Paper 14029-18
From miniature vehicles to mission scenarios: an indoor proving ground for air-to-ground vehicle detection, recognition, and identification
29 April 2026 • 9:30 AM - 9:50 AM EDT | National Harbor 7
Abstract
This work presents an indoor proving ground framework for training and evaluating air-to-ground vehicle detection models. To avoid costly outdoor acquisition campaigns, we reuse miniature military vehicle models—previously employed for semi-synthetic training—within a physically realistic diorama that simulates diverse environments and conditions such as occlusions, clutter, smoke, and camouflage. Images are captured using real camera systems, ensuring realistic sensor characteristics. By employing identical miniature vehicles in both training and testing, the approach reduces the domain gap between synthetic and real data, enabling focused investigation of model performance under complex scenes and between visually similar military vehicles. The framework provides a cost-effective, scalable solution for developing robust AI-based vehicle detection, recognition and identification.
Presenter
Institut Franco-Allemand de Recherches de Saint-Louis (France)

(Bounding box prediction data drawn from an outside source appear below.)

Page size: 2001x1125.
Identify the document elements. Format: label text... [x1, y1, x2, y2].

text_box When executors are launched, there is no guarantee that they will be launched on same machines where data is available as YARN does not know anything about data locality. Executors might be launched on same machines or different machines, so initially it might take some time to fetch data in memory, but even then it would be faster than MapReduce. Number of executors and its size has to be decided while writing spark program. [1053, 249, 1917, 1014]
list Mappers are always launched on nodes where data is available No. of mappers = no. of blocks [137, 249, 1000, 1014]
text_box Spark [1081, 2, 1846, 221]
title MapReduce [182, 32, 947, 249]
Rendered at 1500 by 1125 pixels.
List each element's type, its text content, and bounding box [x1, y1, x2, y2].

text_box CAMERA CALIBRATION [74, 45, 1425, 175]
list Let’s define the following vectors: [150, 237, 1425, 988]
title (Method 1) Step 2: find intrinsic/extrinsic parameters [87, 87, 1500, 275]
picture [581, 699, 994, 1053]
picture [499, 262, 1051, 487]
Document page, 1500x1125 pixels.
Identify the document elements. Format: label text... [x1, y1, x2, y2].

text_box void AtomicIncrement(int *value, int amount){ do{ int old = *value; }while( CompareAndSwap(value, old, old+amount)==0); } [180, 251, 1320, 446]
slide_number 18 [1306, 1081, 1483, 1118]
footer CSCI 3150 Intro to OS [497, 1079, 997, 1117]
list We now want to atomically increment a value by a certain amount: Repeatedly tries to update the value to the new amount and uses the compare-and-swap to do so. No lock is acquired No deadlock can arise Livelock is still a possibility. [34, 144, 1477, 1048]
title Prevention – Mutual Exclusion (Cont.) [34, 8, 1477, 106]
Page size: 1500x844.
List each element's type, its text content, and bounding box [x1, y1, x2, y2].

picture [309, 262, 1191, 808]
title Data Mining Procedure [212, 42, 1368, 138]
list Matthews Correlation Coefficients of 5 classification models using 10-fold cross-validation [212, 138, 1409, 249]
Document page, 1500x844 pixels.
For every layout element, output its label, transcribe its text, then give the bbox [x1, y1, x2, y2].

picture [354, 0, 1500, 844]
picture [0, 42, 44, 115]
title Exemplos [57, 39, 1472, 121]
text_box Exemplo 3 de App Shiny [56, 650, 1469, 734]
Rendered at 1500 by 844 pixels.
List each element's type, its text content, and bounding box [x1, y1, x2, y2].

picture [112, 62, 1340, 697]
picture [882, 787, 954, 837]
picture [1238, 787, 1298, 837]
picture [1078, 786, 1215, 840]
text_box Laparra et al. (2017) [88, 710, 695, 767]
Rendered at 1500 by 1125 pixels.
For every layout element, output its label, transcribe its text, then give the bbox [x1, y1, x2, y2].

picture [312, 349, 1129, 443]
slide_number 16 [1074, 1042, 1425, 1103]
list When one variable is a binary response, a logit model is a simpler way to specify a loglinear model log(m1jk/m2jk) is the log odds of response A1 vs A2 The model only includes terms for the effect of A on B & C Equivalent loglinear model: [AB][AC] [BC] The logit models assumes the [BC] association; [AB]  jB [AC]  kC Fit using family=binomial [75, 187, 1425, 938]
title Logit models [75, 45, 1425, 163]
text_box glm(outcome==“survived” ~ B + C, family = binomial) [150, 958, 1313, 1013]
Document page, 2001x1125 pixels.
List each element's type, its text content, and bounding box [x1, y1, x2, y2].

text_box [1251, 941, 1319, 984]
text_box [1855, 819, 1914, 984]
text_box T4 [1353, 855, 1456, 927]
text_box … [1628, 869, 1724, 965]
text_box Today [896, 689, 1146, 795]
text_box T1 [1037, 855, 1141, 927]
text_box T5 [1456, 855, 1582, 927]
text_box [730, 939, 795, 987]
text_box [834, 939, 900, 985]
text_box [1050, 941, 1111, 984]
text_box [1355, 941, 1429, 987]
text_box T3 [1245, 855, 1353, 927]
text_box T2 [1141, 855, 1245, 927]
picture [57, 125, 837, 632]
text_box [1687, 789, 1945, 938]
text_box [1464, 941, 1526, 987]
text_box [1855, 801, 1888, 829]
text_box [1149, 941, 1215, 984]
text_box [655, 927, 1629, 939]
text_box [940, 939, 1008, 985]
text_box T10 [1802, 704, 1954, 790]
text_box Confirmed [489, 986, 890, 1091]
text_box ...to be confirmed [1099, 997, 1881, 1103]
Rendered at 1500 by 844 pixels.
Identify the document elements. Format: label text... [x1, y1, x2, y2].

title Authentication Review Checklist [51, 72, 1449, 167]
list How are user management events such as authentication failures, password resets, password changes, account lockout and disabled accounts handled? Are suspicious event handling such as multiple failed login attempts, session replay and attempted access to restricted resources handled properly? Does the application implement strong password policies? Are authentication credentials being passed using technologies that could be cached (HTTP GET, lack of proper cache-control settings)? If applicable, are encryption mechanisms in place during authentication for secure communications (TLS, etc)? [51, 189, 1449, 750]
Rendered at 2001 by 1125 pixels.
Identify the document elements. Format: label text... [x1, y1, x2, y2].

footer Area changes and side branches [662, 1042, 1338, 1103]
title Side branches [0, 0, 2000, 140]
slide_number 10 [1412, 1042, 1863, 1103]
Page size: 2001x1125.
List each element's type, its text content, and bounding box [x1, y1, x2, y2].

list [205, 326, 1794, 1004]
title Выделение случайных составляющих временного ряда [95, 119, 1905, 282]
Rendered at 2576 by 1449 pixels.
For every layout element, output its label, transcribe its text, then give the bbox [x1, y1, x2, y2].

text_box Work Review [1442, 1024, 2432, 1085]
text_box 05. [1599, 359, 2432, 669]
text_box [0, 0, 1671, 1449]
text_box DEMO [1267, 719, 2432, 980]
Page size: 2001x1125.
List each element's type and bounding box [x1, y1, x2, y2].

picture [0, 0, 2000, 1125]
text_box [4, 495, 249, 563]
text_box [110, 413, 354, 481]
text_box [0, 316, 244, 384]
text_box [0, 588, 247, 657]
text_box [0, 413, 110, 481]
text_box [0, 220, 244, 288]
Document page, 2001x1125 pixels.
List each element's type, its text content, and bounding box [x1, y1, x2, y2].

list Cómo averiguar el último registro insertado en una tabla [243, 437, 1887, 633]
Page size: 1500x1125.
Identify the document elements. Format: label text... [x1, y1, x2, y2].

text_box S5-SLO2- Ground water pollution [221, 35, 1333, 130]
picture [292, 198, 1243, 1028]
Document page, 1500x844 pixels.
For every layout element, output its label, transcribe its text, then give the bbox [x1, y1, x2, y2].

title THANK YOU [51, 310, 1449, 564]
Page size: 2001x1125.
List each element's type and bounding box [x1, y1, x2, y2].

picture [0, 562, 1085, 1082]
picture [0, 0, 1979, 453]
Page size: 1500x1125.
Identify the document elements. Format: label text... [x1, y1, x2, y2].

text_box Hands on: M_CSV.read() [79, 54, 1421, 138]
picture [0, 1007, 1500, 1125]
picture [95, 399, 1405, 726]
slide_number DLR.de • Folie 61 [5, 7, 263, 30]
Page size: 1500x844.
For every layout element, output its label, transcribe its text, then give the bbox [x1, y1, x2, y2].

Nicolas Hueber received the Ph.D. degree in optoelectronics and systems in 2007, from the University of Haute Alsace (UHA), Mulhouse, France. In 2007 he joined as a researcher, the French-German Research Institute of Saint-Louis (ISL), France, and was first involved in the optronic countermeasure and laser dazzling studies. From 2009 to 2021, he joined, as a research project manager the European Laboratory for Sensory Intelligence (ELSI); an ISL research team focused on edge computing and embedded Artificial Intelligence for automatic object detection, recognition and tracking. Since then, he has joined IGC team as researcher. His current research interests focus on deep learning and relevant dataset generation, event-based sensors and bi-modal optronic systems.. He is currently involved in the NATO STO SET-243, 247 and SET-ET-137 groups. He received a best paper award at the SPIE conference “Machine Intelligence and Bio-inspired Computation IX” in 2015.